How could he do that? How could he do that to her?
‘Blakely’s face,’ he continued, shaking off the thoughts of Rachel, ‘and most of his body were . . . melted to the CPU.’
Christine let out a small gasp, but retained her composure.
Prior strained to look down the stairwell, it seemed clear of obstruction. ‘Can you manage — ’
To his surprise and delight, he saw that Christine was already making her way down the stairs, a step at a time, before he could even finish his sentence. Or make an offer of assistance. This was a woman who clearly didn’t accept aid lightly.
As Prior moved to follow, he felt a large hand on his shoulder. He jumped, tensing; ready to deliver a short, sharp jab to the mid-riff of the owner of that hand.
It was Davies.
Didn’t he ever tire of jogging up and down this ship?
‘Guv’,’ he breathed, ‘you left this.’ He held up the large to
rch that Prior had somehow managed to leave behind him in the medical bay. ‘Thought you might need it.’
Prior nodded, ‘Thanks. Did you speak to Captain Andrews?’
‘Yeah. Briefed him and Roberts . . . they’re looking through the crew files and passenger lists now.’
‘I bet that pleased them. Trawling through papers like a couple of ensigns.’
‘Yeah. I told ‘em it was your idea!’ Davies sniggered.
The lad truly was an insatiable ball of energy that simply couldn’t be contained, with a smile that was more than contagious, it was epidemic! You simply couldn’t dislike Davies. Even if you wanted to.
‘Thanks for that.’ Prior said, as he flicked on the LED torch and the pair made their way down the stairs behind Christine, ‘You might as well come along with us now that you’re here.’
‘Where are we headed?’
‘Room fifteen-thirty-four.’ Prior said. He made a gesture towards Christine and was about to introduce the pair. But, as they turned the corner that brought them onto the main corridor of that level, they were immediately confronted by a crowd of people gathering around the two young men that had been posted outside the closed door of room fifteen-thirty-four.
As they approached, several women in the crowd surged forward, shouting and clawing at the stifled maintenance officers. ‘Let us in!’ they cried, ‘We want to see Stacey.’
‘I need to see my sister!’ called another, as she scrambled to grab the cardkey attached to one of the officer’s belts.
With a precise slight-of-hand and an awesome speed, the feisty, young blonde had slipped the cardkey through the reader and thrown open the door before the officer had even had a chance to react.
There were gasps of horror and repulsion as the door swung back.

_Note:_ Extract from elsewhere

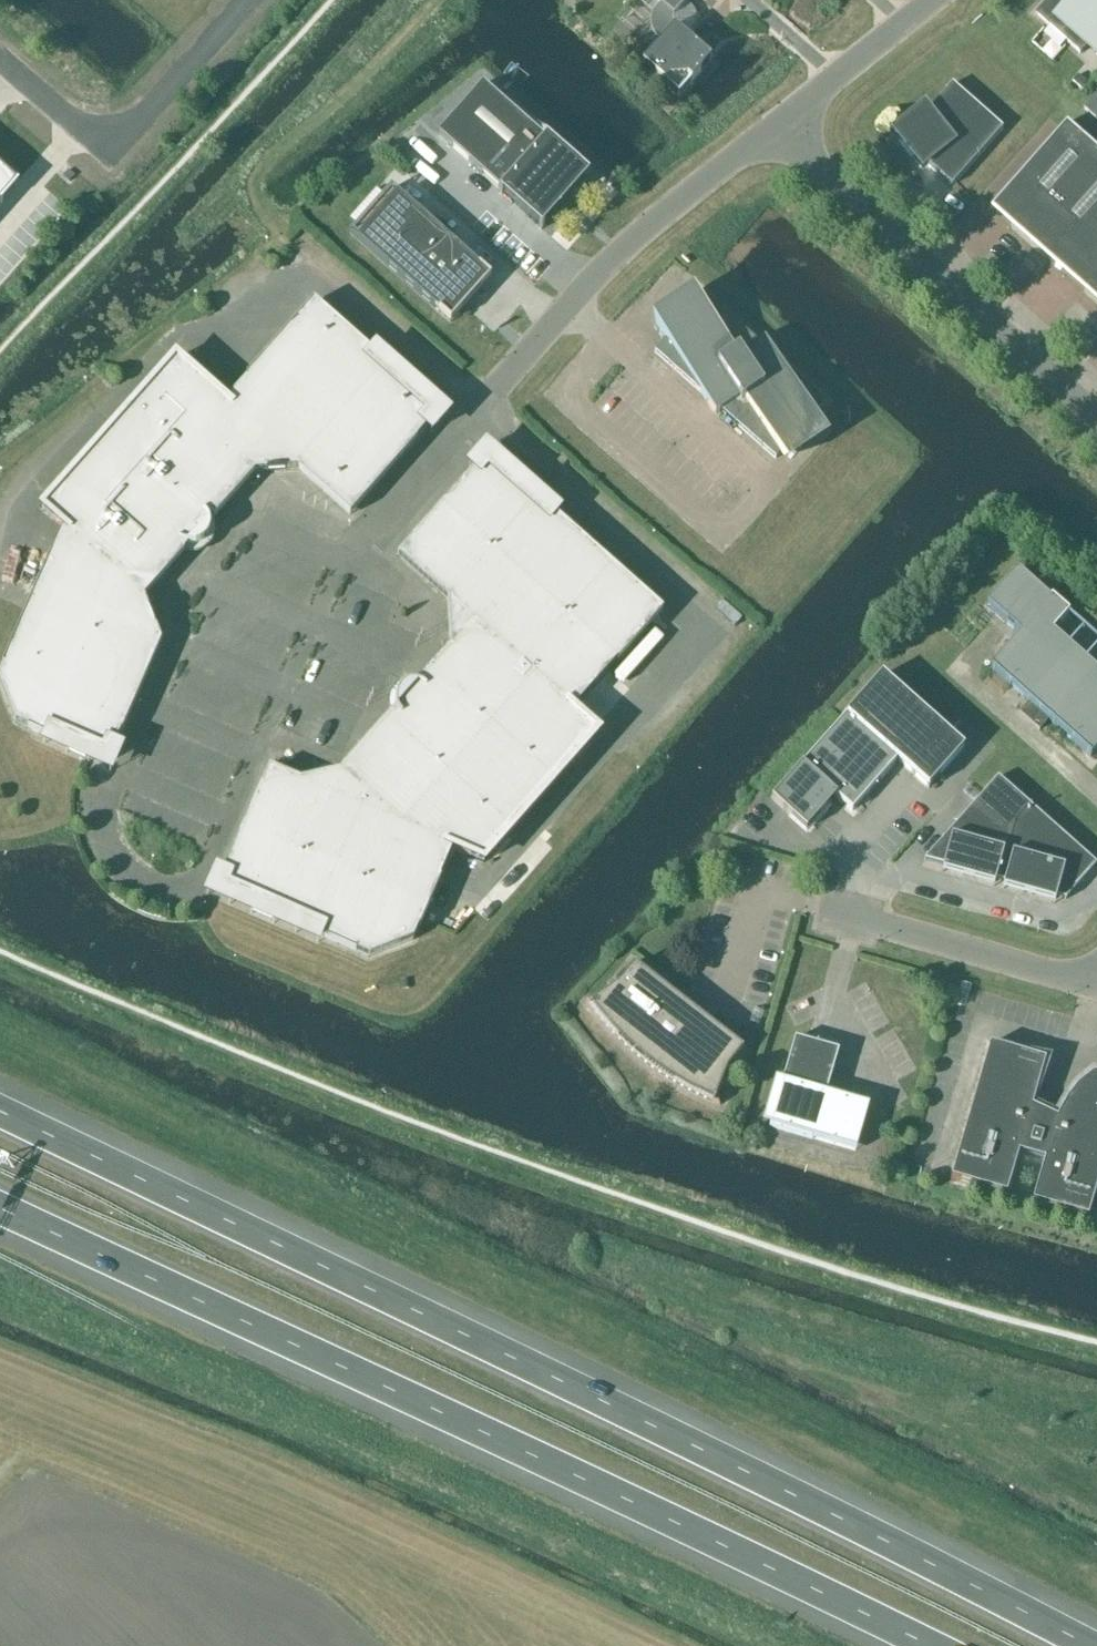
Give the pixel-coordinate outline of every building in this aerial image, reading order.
[(659,5),(653,12),(651,20),(651,29),(655,37),(661,43),(642,65),(678,98),(711,61),(674,29),(673,17),(689,0),(653,0),(659,5)] [(1063,6),(1056,0),(1050,0),(1035,18),(1081,56),(1090,46),(1096,52),(1096,0),(1068,0),(1063,6)] [(1049,57),(1058,46),(1047,36),(1038,47),(1049,57)] [(894,133),(922,168),(927,165),(952,186),(1002,129),(952,85),(927,113),(924,109),(894,133)] [(482,86),(478,91),(438,136),(501,192),(499,193),(541,231),(589,177),(546,140),(545,142),(482,86)] [(1083,108),(1094,118),(1096,115),(1096,95),(1096,94),(1083,108)] [(1027,243),(1096,164),(1096,152),(1066,124),(990,210),(1027,243)] [(1064,276),(1096,239),(1096,164),(1027,243),(1064,276)] [(16,187),(0,173),(0,205),(16,187)] [(451,324),(491,280),(391,188),(350,233),(451,324)] [(1096,305),(1096,239),(1064,276),(1096,305)] [(780,363),(764,340),(758,344),(704,296),(685,317),(678,311),(656,325),(666,340),(655,352),(700,392),(716,415),(721,411),(775,459),(795,437),(802,444),(824,430),(814,415),(825,403),(780,363)] [(314,304),(225,403),(253,473),(300,471),(350,515),(439,415),(314,304)] [(43,509),(64,528),(144,598),(253,473),(225,403),(176,359),(43,509)] [(573,712),(661,612),(486,457),(397,557),(447,602),(450,648),(573,712)] [(0,674),(0,685),(15,724),(107,764),(161,641),(144,598),(64,528),(0,674)] [(1017,572),(986,606),(1019,635),(990,668),(1090,758),(1096,750),(1096,673),(1052,633),(1068,616),(1051,600),(1050,601),(1017,572)] [(1087,648),(1096,658),(1096,637),(1087,648)] [(598,734),(573,712),(450,648),(411,692),(407,690),(403,692),(400,695),(399,699),(401,703),(340,772),(453,850),(484,863),(598,734)] [(882,676),(771,800),(806,831),(837,797),(852,811),(897,761),(929,789),(964,749),(882,676)] [(413,941),(453,850),(340,772),(300,782),(269,768),(216,891),(369,958),(413,941)] [(925,861),(926,861),(944,866),(942,873),(994,887),(996,880),(1004,882),(1003,890),(1055,904),(1057,897),(1066,899),(1066,900),(1096,865),(998,778),(997,778),(998,779),(984,795),(966,815),(955,828),(954,827),(925,861)] [(694,1094),(720,1106),(720,1104),(714,1102),(727,1070),(743,1051),(695,1013),(696,1008),(695,1003),(691,1000),(686,1000),(682,1003),(634,965),(618,985),(591,1005),(587,1000),(586,1001),(604,1023),(623,1044),(645,1063),(669,1080),(694,1094)] [(839,1051),(795,1039),(769,1127),(856,1152),(869,1107),(826,1094),(839,1051)] [(989,1044),(950,1179),(984,1189),(984,1188),(1006,1195),(1019,1153),(1044,1160),(1032,1202),(1055,1209),(1055,1210),(1088,1219),(1096,1188),(1096,1076),(1093,1075),(1078,1087),(1067,1101),(1059,1115),(1057,1120),(1032,1108),(1045,1061),(1013,1052),(1013,1051),(989,1044)]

This was followed by a moment of sickly silence when all the sound seemed to dissipate as if it had simply been sucked out of the lungs of the spectators and the gossips gathered before the suddenly exposed scene.
Strung up on the metal curtain pole opposite the door was the bloody, naked body of a twenty-something year-old girl; her arms spread wide. It seemed that several torn pairs of nylon tights held the girl aloft, while the bloodied drapes that fell in symmetrical arcs below her arms looked like open wings.